To be a true stormwater user fee, courts have ruled that the fee must be voluntary.  Customers must be given the opportunity to opt out of all or part of the fee.  The courts interpret the voluntary nature of stormwater utility fees through the utility’s system of credits, rebates, in-kind services and service areas that allows the user to adjust/modify stormwater fees so that the individual pays only for the services that they receive.  Courts and utility oversight agencies have ruled that to be considered a user fee, there must be a credit given that is proportional to the cost of the services avoided by the actions taken by an individual stormwater user. 


  • Credits are granted to individuals who build and properly maintain their own stormwater management facilities.  These credits are an acknowledgement of the reduction of service impact that results from the controls of the privately operated stormwater system on the municipal stormwater system and permit compliance programs.  
  • Rebates are a onetime payment to customers for privately constructed stormwater facilities.  A rebate is often used with single family residential customers who receive the credit in one lump sum. 
  • In-Kind Services is another method to create a win-win situation and to help develop public acceptance of the utility. This is a strategy that can be used with school districts that agree to assist with public education through their curriculum or by donating land for the construction of a stormwater best management practice (BMP) for community educational purposes.

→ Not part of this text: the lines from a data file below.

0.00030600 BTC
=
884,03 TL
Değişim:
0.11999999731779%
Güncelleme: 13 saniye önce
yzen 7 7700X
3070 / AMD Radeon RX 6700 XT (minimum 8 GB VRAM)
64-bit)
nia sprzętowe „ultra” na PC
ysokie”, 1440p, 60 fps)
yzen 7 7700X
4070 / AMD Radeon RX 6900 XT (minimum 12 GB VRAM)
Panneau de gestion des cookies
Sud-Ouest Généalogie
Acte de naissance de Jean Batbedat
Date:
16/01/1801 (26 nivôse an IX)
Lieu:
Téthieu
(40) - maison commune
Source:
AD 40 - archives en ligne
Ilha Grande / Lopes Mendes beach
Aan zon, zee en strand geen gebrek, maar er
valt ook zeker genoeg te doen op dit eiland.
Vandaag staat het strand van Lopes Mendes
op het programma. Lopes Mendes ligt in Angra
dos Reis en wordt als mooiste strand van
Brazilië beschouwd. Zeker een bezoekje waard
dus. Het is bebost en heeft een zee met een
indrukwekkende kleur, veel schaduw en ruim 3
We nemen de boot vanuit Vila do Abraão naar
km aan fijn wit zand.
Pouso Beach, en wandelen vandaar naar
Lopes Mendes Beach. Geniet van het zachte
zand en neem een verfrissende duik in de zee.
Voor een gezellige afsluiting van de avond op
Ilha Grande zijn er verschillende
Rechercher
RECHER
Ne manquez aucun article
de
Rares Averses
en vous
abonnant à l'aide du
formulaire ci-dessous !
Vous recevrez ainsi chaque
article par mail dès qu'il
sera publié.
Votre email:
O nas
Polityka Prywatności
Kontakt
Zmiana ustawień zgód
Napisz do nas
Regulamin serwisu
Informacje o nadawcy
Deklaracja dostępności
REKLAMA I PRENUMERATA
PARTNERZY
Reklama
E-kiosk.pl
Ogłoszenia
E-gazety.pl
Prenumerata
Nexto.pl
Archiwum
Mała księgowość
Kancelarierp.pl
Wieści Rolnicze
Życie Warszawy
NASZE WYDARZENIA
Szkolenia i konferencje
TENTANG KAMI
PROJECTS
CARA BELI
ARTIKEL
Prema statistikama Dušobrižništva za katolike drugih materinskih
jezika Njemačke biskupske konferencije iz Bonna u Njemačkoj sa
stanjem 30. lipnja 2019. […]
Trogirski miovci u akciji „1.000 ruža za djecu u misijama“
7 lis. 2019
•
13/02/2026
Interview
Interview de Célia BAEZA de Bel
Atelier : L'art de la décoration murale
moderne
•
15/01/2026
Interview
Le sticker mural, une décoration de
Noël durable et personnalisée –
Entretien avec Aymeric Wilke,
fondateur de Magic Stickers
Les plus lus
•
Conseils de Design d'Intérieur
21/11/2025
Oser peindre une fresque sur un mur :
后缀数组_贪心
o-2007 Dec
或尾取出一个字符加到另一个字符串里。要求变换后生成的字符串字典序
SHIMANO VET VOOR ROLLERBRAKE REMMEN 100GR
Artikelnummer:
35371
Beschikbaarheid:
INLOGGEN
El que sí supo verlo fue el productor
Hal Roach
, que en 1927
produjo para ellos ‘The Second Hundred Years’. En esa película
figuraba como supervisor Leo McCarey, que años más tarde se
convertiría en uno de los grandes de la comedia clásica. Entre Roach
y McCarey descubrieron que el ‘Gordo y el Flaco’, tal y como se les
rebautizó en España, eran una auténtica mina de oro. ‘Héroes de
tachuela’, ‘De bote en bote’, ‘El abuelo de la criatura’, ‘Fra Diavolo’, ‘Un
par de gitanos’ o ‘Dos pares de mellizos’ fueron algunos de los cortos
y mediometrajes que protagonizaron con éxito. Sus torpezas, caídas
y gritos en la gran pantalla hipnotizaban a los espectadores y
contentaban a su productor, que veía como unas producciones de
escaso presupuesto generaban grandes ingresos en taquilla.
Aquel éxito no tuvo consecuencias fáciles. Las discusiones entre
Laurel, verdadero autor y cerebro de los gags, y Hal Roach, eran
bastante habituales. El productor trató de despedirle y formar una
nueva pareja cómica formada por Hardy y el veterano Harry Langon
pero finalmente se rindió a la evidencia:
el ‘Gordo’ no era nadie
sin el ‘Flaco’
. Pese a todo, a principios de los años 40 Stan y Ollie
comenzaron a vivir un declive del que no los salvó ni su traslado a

  • Service Areas allow communities to adjust fees over large multiple parcel zones that require fewer or less costly services to manage stormwater runoff.  As an example, Georgia’s Athens-Clarke County has five (5) service areas: Urban, Rural, University of Georgia, Riparian and MS4 Permits.  
A Strong Defense   

Case law on stormwater utilities demonstrates the need for municipalities to work with experts who can pass these three tests of regulatory purpose, proportionality and the voluntary nature of the user fees. A recent challenge of a Pennsylvania stormwater fee could have been avoided with more attention to the voluntary nature of setting the proposed user fees. The challenge to the proposed fees arose from strong opposition from the agricultural community. These agricultural operations claimed the fees were excessive because there was not enough consideration nor any discount given for the beneficial land management practices that were already incorporated into their farming operations.